Man o' War
Introduction
Man o' War has a goal of collecting more data, allowing historical lookbacks, and providing a more flexible auditing solution. Additionally it has a goal of having a flexible model for metadata storage so that future collection and analysis needs can be met.
Man o' War Overview
Man o' War is a follows the Unix philosophy of designing small modules to do a job well and then tie those modules together to do more complex things. At the moment Jellyfish is composed of 12 modules (with more being added as needed):
- Analyze
- BundleUSNs
- Collate
- Collector
- PullSwagger
- Schedule
- ScrapeUSN
- StorageAPI
- StorageJSONVerify
- Storage
- UI
- VerifyAudits
Each module has a specific purpose and is deisgned to be able to run independently from each other (for ease of troubleshooting). They're brought together by either calling each other or by helper scripts (to be called by cron or init).

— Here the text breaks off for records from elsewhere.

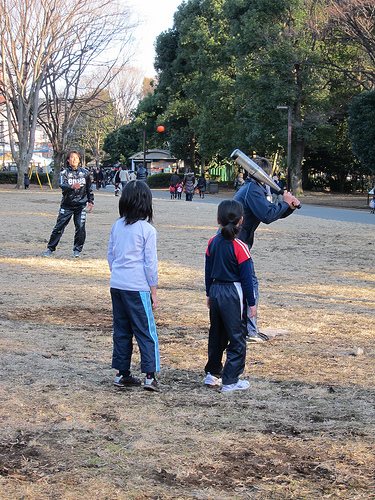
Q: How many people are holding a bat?
A: One.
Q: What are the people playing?
A: Baseball.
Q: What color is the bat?
A: Silver.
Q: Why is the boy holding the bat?
A: To hit the ball.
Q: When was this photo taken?
A: In the daytime.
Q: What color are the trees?
A: Green.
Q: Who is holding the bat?
A: A boy.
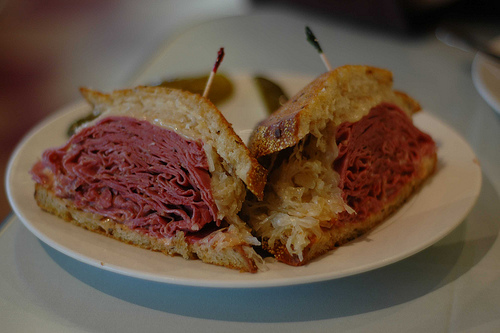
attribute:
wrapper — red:
[212, 47, 226, 80]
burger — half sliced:
[66, 94, 258, 273]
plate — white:
[471, 36, 499, 116]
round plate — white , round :
[11, 70, 482, 302]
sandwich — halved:
[30, 56, 440, 274]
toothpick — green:
[303, 22, 335, 84]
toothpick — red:
[203, 43, 227, 98]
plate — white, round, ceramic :
[5, 68, 484, 290]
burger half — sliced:
[250, 62, 443, 262]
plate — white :
[18, 32, 496, 297]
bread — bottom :
[23, 174, 253, 272]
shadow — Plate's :
[53, 212, 490, 308]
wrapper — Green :
[297, 16, 327, 57]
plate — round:
[8, 50, 474, 287]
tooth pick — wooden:
[162, 54, 227, 98]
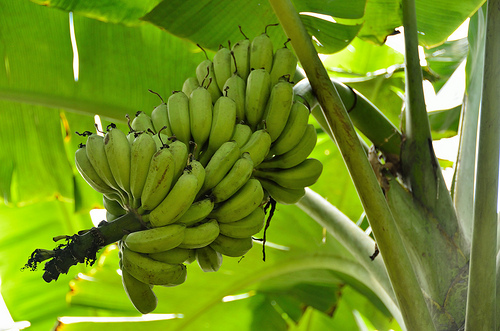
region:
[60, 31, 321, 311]
bunches of growing bananas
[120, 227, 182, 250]
an unripe green banana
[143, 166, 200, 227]
an unripe green banana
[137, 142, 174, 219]
an unripe green banana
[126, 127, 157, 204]
an unripe green banana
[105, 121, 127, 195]
an unripe green banana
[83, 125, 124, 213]
an unripe green banana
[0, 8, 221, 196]
a green banana leaf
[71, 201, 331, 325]
a green banana leaf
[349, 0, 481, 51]
a green banana leaf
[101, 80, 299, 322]
plenty bananas are visible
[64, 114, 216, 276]
plenty bananas are visible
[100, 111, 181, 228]
plenty bananas are visible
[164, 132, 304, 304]
plenty bananas are visible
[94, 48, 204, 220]
plenty bananas are visible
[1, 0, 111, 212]
large green banana tree leaves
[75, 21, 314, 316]
a bunch of ripening bananas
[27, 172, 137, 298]
thick stem on bunch of bananas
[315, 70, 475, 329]
banana tree trunk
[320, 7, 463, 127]
banana tree leaves in background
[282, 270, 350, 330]
banana tree leaves turning brown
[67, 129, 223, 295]
bottom portion of a large bunch of bananas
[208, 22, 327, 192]
top portion of a large bunch of bananas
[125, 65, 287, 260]
middle portion of a large bunch of bananas hanging in a tree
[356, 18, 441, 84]
sunlight coming through banana tree leaves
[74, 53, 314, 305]
a cluster of green bananas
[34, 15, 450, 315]
The bananas are still growing.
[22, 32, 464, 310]
The bananas are green.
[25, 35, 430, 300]
Bananas on a stem.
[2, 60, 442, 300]
The stem is thick.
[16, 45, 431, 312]
The stem is green.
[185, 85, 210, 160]
The banana is crescent-shaped.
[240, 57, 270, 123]
The banana is sickle-shaped.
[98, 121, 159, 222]
Bananas are attached to stem.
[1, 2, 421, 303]
The leaf is large.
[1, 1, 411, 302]
The leaf is green.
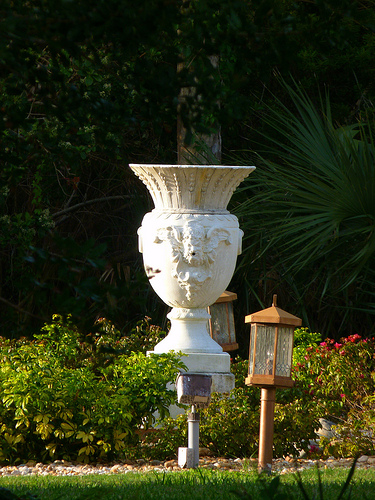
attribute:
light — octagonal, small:
[241, 288, 304, 470]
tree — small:
[1, 0, 371, 325]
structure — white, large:
[128, 161, 256, 433]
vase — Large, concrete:
[110, 143, 293, 446]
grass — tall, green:
[125, 473, 191, 498]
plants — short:
[317, 357, 367, 406]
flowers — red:
[316, 338, 349, 356]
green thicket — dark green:
[0, 0, 373, 341]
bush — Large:
[87, 352, 174, 461]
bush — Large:
[3, 310, 99, 444]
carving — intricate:
[158, 221, 232, 301]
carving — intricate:
[161, 217, 230, 319]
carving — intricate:
[158, 224, 233, 317]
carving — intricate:
[158, 214, 234, 320]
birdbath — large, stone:
[132, 162, 257, 373]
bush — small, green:
[9, 311, 177, 457]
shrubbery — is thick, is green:
[0, 312, 373, 464]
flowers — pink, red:
[330, 332, 360, 347]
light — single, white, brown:
[169, 361, 219, 443]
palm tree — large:
[179, 90, 374, 317]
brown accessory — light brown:
[241, 292, 306, 477]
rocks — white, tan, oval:
[0, 456, 374, 475]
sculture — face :
[184, 226, 205, 269]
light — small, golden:
[245, 287, 298, 477]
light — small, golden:
[210, 282, 242, 358]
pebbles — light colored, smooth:
[2, 464, 173, 475]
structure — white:
[116, 156, 248, 362]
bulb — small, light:
[266, 340, 285, 371]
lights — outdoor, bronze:
[190, 298, 299, 390]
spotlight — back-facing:
[168, 372, 210, 471]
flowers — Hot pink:
[319, 337, 359, 357]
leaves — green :
[287, 331, 372, 446]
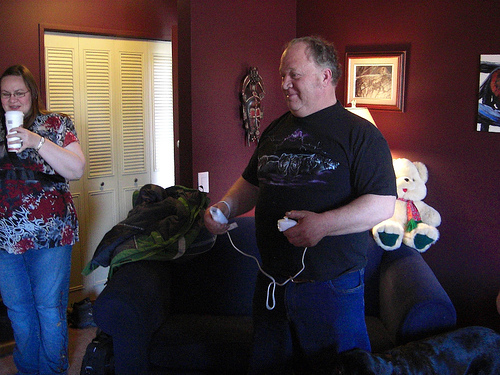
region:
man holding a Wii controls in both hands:
[201, 33, 401, 351]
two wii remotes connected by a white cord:
[207, 205, 311, 311]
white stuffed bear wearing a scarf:
[373, 157, 443, 254]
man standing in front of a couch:
[79, 36, 456, 373]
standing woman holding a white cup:
[0, 61, 87, 373]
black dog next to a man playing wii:
[201, 34, 499, 374]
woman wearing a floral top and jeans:
[0, 62, 87, 374]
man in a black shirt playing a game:
[205, 34, 407, 353]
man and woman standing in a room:
[2, 21, 400, 373]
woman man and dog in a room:
[0, 34, 499, 374]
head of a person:
[265, 32, 342, 127]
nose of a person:
[276, 73, 293, 93]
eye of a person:
[277, 71, 304, 79]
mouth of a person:
[279, 82, 307, 109]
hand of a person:
[277, 209, 324, 257]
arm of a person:
[223, 176, 271, 214]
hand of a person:
[199, 208, 234, 236]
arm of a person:
[39, 118, 81, 203]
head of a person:
[257, 23, 348, 114]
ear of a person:
[316, 61, 346, 98]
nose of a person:
[273, 68, 303, 92]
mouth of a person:
[285, 89, 305, 107]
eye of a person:
[289, 61, 309, 81]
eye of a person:
[275, 65, 293, 87]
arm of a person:
[203, 162, 251, 254]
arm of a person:
[280, 186, 397, 261]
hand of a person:
[272, 176, 346, 263]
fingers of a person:
[280, 196, 328, 266]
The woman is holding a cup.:
[2, 60, 87, 372]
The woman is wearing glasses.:
[1, 55, 91, 374]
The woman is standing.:
[2, 63, 93, 373]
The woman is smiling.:
[0, 57, 90, 373]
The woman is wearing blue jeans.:
[0, 58, 92, 373]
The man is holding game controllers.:
[198, 29, 401, 374]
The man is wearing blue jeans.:
[198, 30, 400, 373]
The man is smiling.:
[196, 23, 396, 373]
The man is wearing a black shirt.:
[193, 14, 399, 374]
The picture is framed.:
[339, 30, 416, 120]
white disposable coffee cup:
[5, 108, 26, 151]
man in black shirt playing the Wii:
[205, 30, 400, 275]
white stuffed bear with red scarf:
[392, 155, 442, 250]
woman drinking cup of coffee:
[2, 63, 66, 190]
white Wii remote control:
[209, 205, 229, 229]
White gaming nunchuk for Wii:
[277, 215, 297, 231]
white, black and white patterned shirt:
[3, 191, 68, 238]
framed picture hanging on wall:
[349, 43, 407, 110]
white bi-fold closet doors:
[84, 44, 156, 179]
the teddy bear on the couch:
[376, 155, 436, 256]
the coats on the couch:
[100, 192, 210, 269]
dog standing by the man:
[338, 331, 497, 371]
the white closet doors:
[47, 31, 152, 300]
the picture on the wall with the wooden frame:
[340, 40, 414, 124]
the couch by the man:
[98, 217, 448, 372]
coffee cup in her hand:
[2, 107, 31, 154]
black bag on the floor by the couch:
[84, 333, 126, 373]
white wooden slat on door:
[122, 165, 145, 172]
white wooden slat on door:
[124, 154, 144, 163]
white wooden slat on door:
[123, 125, 143, 130]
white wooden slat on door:
[120, 118, 144, 126]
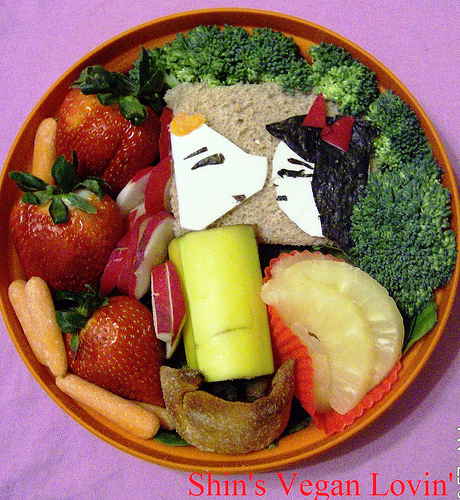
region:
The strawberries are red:
[9, 179, 124, 283]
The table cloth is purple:
[12, 408, 114, 498]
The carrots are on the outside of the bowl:
[49, 360, 177, 446]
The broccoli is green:
[369, 152, 455, 265]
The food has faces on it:
[172, 99, 357, 236]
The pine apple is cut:
[265, 260, 424, 413]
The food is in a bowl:
[7, 274, 448, 491]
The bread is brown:
[157, 70, 317, 163]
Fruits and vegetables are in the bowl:
[41, 331, 285, 477]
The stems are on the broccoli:
[7, 144, 125, 234]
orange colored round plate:
[28, 30, 413, 496]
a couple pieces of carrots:
[26, 285, 155, 457]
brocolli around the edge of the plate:
[198, 18, 451, 265]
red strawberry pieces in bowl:
[48, 127, 162, 361]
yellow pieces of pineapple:
[177, 242, 278, 396]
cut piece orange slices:
[291, 252, 414, 426]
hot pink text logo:
[186, 472, 458, 488]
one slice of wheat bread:
[178, 81, 325, 248]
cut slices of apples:
[108, 200, 211, 373]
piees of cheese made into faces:
[167, 110, 364, 207]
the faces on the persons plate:
[161, 110, 376, 241]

There are several ideas for which module should come next. We always love pull requests so feel free to let us know about a few.
Modules
Collector
The collector is designed to grab data back for one host. The first and current
collector utilizes paramiko/ssh to log onto it's host, run a series of commands
configured in collector.ini
(and stored in SVN). If ran by hand you can utilize
command line flags to test the data being given by a particular host. The collector
will return a json or python dictionary that meets the standards specified in
travis/artifacts/jellyfish_storage.json.schema
. You can utilize the
StorageJSONVerify module to confirm the goodness (or badness) of a particular set
of data.
Storage
The storage module is designed to take json from a collector (that meets the
travis/artifacts/jellyfish_storage.json.schema
specification) and "do the right thing" for storage.

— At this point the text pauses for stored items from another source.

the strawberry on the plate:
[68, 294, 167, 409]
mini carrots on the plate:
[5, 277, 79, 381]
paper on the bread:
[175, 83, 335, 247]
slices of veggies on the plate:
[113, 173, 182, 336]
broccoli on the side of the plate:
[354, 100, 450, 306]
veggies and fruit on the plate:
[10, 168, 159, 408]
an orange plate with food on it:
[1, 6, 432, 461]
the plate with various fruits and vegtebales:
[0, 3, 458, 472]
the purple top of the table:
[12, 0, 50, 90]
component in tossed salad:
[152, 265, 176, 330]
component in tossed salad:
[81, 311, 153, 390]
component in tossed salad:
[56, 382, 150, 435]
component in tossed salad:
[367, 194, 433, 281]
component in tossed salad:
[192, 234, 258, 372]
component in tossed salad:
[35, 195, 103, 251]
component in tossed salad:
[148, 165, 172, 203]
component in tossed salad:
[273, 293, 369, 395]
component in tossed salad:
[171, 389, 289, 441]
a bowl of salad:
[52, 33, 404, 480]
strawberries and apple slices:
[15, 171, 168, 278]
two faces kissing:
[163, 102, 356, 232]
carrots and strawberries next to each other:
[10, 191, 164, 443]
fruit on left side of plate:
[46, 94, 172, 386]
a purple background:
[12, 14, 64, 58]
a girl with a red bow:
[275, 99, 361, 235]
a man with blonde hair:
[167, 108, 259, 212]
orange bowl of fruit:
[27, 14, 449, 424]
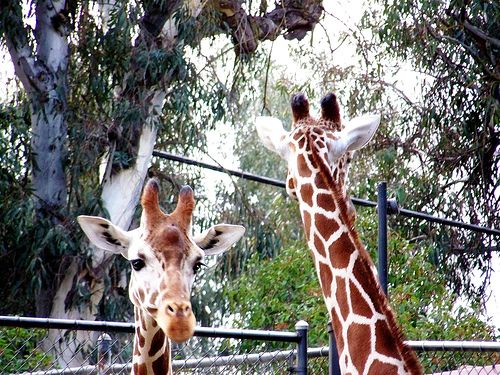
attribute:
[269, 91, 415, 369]
giraffe — standing, looking, taller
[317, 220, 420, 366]
neck — long, smooth, soft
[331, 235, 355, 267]
spot — brown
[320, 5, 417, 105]
sky — bright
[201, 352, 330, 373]
fencing — metal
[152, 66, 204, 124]
leaves — thin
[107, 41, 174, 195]
trunk — white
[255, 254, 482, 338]
bush — green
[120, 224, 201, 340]
face — calm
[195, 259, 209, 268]
eyelashes — long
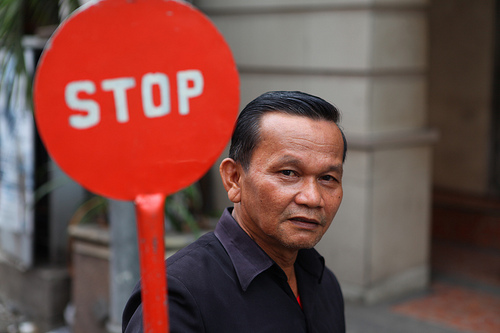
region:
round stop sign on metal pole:
[24, 1, 255, 210]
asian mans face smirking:
[213, 65, 356, 266]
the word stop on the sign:
[58, 72, 208, 128]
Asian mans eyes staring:
[272, 155, 355, 190]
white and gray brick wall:
[364, 8, 443, 308]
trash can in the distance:
[62, 214, 119, 329]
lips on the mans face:
[278, 204, 330, 237]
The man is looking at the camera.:
[218, 89, 351, 248]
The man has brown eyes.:
[276, 159, 338, 186]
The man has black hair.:
[218, 87, 350, 252]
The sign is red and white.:
[28, 0, 243, 200]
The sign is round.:
[26, 0, 241, 198]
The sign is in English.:
[30, 4, 240, 196]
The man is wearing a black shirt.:
[125, 92, 367, 332]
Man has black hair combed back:
[221, 83, 355, 179]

For each collection it will query the database to see if there are changes. If there
are, it will insert a new record with the proper timestamps. If there are not, it
will update the existing record with the the current time (more specifically the
time noted in the json); unless the time given is less than the time currently on
disk (think of race conditions). Data is stored in the database as "Vectors" with
the time being the magnitude of the vector & the various data as the direction (See
Diagram).
The Database the storage module uses is a MariaDB 10.1 (or higher) database. It's connection
details are configured in storage.ini
. Additionally it's schema is stored in the
setup/jellyfish2_db_schema.sql
.
Scheduler
The scheduler is called by cron (at the moment) and it is fenced with a lockfile
in /var/run/jellyfish
(should be somewhat configurable). The scheduler utilizes a configurable amount of threads
(configured in travis/artifacts/scheduler.ini
as an example) to run a number of instances of the Collector
& Storage modules. It uses the server4.csv
file located in the netinfo svn
location to grab a list of servers it needs to check.

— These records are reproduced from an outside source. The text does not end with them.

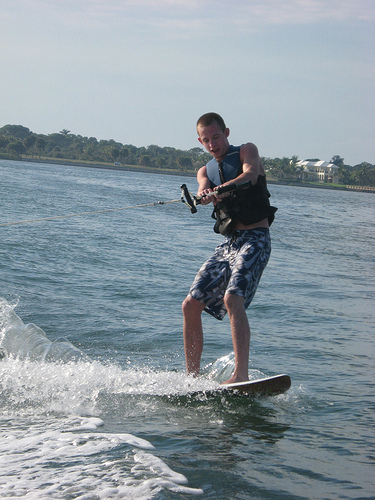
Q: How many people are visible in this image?
A: One.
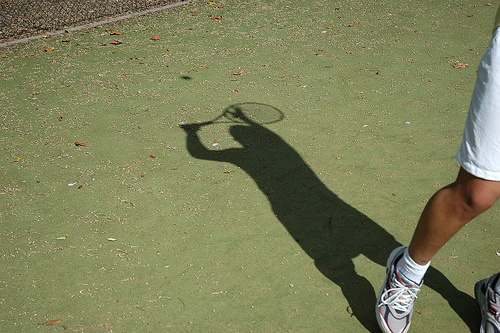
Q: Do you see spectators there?
A: No, there are no spectators.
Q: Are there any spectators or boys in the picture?
A: No, there are no spectators or boys.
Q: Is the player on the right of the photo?
A: Yes, the player is on the right of the image.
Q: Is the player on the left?
A: No, the player is on the right of the image.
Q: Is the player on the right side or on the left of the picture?
A: The player is on the right of the image.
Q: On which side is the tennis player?
A: The player is on the right of the image.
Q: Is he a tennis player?
A: Yes, this is a tennis player.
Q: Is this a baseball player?
A: No, this is a tennis player.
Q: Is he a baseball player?
A: No, this is a tennis player.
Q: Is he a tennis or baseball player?
A: This is a tennis player.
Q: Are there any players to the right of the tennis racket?
A: Yes, there is a player to the right of the tennis racket.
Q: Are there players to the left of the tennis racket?
A: No, the player is to the right of the tennis racket.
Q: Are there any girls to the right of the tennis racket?
A: No, there is a player to the right of the tennis racket.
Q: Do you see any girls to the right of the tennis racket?
A: No, there is a player to the right of the tennis racket.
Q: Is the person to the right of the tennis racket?
A: Yes, the player is to the right of the tennis racket.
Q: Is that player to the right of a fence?
A: No, the player is to the right of the tennis racket.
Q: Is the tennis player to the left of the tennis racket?
A: No, the player is to the right of the tennis racket.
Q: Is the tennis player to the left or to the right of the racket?
A: The player is to the right of the racket.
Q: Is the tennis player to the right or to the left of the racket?
A: The player is to the right of the racket.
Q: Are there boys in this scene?
A: No, there are no boys.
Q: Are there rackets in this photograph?
A: Yes, there is a racket.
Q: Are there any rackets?
A: Yes, there is a racket.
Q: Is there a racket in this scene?
A: Yes, there is a racket.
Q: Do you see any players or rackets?
A: Yes, there is a racket.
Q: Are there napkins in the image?
A: No, there are no napkins.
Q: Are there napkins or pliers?
A: No, there are no napkins or pliers.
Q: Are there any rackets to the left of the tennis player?
A: Yes, there is a racket to the left of the player.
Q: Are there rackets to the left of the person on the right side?
A: Yes, there is a racket to the left of the player.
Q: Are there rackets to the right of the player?
A: No, the racket is to the left of the player.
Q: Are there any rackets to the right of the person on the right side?
A: No, the racket is to the left of the player.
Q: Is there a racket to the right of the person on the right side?
A: No, the racket is to the left of the player.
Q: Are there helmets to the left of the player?
A: No, there is a racket to the left of the player.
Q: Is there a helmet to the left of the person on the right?
A: No, there is a racket to the left of the player.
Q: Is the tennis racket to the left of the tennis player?
A: Yes, the tennis racket is to the left of the player.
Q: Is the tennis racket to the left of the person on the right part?
A: Yes, the tennis racket is to the left of the player.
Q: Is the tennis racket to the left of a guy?
A: No, the tennis racket is to the left of the player.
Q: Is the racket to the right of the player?
A: No, the racket is to the left of the player.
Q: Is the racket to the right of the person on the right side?
A: No, the racket is to the left of the player.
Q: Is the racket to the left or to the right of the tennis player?
A: The racket is to the left of the player.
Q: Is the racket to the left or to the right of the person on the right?
A: The racket is to the left of the player.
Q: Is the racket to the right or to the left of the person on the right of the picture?
A: The racket is to the left of the player.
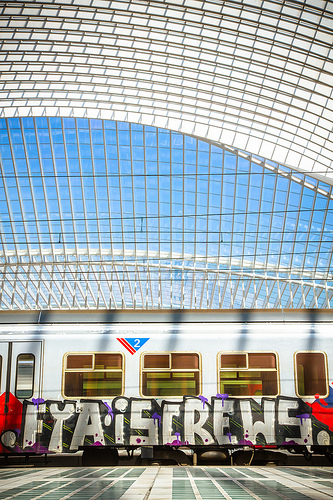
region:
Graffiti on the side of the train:
[17, 393, 313, 450]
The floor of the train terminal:
[24, 463, 278, 492]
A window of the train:
[51, 343, 123, 400]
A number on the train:
[112, 333, 146, 351]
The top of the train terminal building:
[16, 34, 309, 290]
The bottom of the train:
[73, 442, 304, 463]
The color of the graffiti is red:
[1, 390, 24, 451]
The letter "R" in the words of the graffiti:
[180, 394, 213, 448]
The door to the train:
[0, 328, 46, 455]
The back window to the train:
[290, 342, 330, 407]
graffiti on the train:
[97, 392, 206, 446]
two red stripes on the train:
[119, 338, 129, 346]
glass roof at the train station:
[161, 222, 214, 272]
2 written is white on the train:
[131, 336, 138, 346]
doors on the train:
[5, 344, 25, 396]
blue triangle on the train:
[130, 336, 150, 350]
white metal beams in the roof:
[195, 259, 223, 300]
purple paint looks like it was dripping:
[191, 386, 228, 412]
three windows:
[64, 346, 279, 398]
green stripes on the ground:
[177, 462, 267, 496]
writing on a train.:
[8, 395, 317, 458]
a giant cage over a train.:
[0, 7, 332, 311]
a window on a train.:
[48, 335, 140, 401]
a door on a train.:
[0, 335, 53, 456]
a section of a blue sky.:
[148, 147, 155, 159]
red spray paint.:
[299, 377, 327, 424]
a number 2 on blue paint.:
[117, 326, 158, 349]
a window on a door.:
[7, 349, 36, 403]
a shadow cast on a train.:
[152, 307, 198, 351]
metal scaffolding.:
[171, 255, 213, 307]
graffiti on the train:
[1, 382, 329, 458]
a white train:
[0, 322, 332, 457]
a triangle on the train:
[116, 338, 150, 355]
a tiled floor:
[0, 464, 332, 498]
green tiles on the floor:
[0, 467, 325, 499]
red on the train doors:
[0, 389, 24, 437]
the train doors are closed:
[0, 335, 48, 419]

The module will quit after a certain amount of time where it can't reach all the hosts. In this scenario it will return an item in the output json that looks like this:
"Timeout": "Timeout reached at 57627.98305392265 seconds with 29 items left on the queue.",
The Verbose module will output a status message to stdout for the duration of the run. Additionally a final status json will be outputted to stdout (and optionally to a seperate file) that contains the following pieces of information:
global_fail_hosts
- How many hosts scheduler failed to collect data fromglobal_fail_hosts_list
- A list of those hostsglobal_fail_prod
- How many hosts scheduler failed to collect data from that were listed as "production" in their uber status.global_fail_prod_list
- A list of those production hosts.global_success_hosts
- How many hosts scheduler successfully collected data from.global_success_hosts_list
- A list of those hosts.jobtime
- How long, in seconds, scheduler ran for.threads
- How many threads the system used
Analyze
See modules/analyze.
Collate
See modules/collate.
Verify Audits
Verify audits will verify either a single audit or a recursive dictionary of audits
to see if they "make sense." This module makes heavy use of the ast.literal_eval
to parse and analyze a file. It's utilized by several modules to verify that an
audit makes sense before it is analyzed.
Pull Swagger
PullSwagger is a little tool that will recurse through a direcotry of python files
and pull the first fenced swagger definition out of that file. Then it utilizes
a jinja template (currenltly located at openapi3/openapi3.yml.jinja
in SVN)
to build a Swagger definition file from it. Currently it's used for the
jelly_api_2
directory to pull a file that get's displayed here.
Storage JSON Verify
Is a module that will check a particular JSON file against json schema file
(travis/jellyfish_storage.json.schema
in SVN) to see if it's valid. In theory it can
check any given json against any given json schema file.
UI
It's a flask app that can be controlled on the main box by a service command (jellyfish2-ui). Additionally there's an Apache forwarder configured to point back to this flask app and provide LDAP authentication.